The assistant examines the cut fabric macroscopically (with the eye), dehydrates and impregnates it in liquid paraffin. The tissue sample is then blocked in paraffin and in the next step a section with a diameter of 2 to 5 µm is made. This is attached to the glass slide and stained. The routine state of the art is the production of an FFBE preparation, a “formalin-fixed paraffin-embedded tissue”. The tissue sample is stained in a hematoxylin-eosin. This process takes one to two days from the first to the last step. A less time-consuming tissue examination is frozen section examination. This is always done when the surgeon needs timely information about the removed tissue during an operation.

If the surgeon removes a tumor from the kidney , for example, he needs information about the condition of the tissue during the operation. He needs to know whether the tumor has already been completely removed or whether malignant tissue on the edges indicates further pathological changes. The findings of the frozen section examination decide on the further course of the operation. The tissue sample is frozen and stabilized at -20°C within ten minutes. A 5 to 10 µm section is made using a microtome, attached to a glass plate as a slide and stained. The findings are immediately forwarded to the operating room so that the surgeon is able to make a decision about the further course of the operation.

Diagnosis & examination methods

The most important technical aids in histology are the various staining methods. The histology classifies the cell structures according to their color reaction to the dye used. These are biological colorings. Neutrophil cell structures are not stained by either acidic or basic dyes.The components are lipophilic. Basophil cell structures work with basic dyes such as hematoxylin. Acidophilic cell structures stain with basic and acidic dyes such as eosin, acid fuchsin, and picric acid. Other cell structures are nucleophilic and argyrophilic. Argyrophilic cell structures bind silver ions, nucleophilic DNA-binding and basic dyes. The hematoxylin-eosin stain (HE stain) is most commonly used as a routine and overview stain by computer-controlled automatic stainers. At the same time, manual special stains are used for individual questions.

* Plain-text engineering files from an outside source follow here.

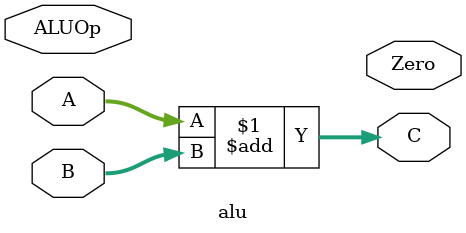
<source format=v>
`define ALUOp_add 5'b00000
`define ALUOp_sub 5'b00001

module alu (
    input signed [31:0] A,
    input signed [31:0] B,
    input [4:0] ALUOp,
    output signed [31:0] C,
    output [7:0] Zero
);

    assign C = A + B;

endmodule

</source>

Histochemical investigations present a complex picture of chemical-physical processes with regard to electroadsorption, diffusion (distribution) and interfacial adsorption in connection with the charge distributions within the dye molecules. Ionic bonding creates the main binding force by binding acidic dyes to basic proteins. In histochemical processes, a dye reacts to a tissue component. Enzyme histochemical methods cause color development through the activity of the cell’s own enzymes . Since the 1980s, classical histology has been supplemented by immunohistochemistry. This assigns the cell properties on the basis of an antigen – antibody-Reaction after. This is made visible using a multi-section technique based on the color reaction at the site of the antigen ( protein ).

A decade later, in situ hybridization was invented. Certain nucleotide sequences are detected by melting double-stranded DNA and spontaneous docking of single strands using RNA or DNA. The nucleic acid sequences are displayed using fluorochrome-labeled probes. This method is called fluorescence in situ hybridization (FISH).

Important staining methods are the azane stain, Prussian blue reaction, Golgi stain, Gram stain and Giemsa stain. These staining methods work with red cell nuclei , reddish cytoplasm, blue reticular fibers and collagens , red muscle fibers, detection of “trivalent iron ions”, silvering of individual ions, bacterial differentiation and differential blood cell staining.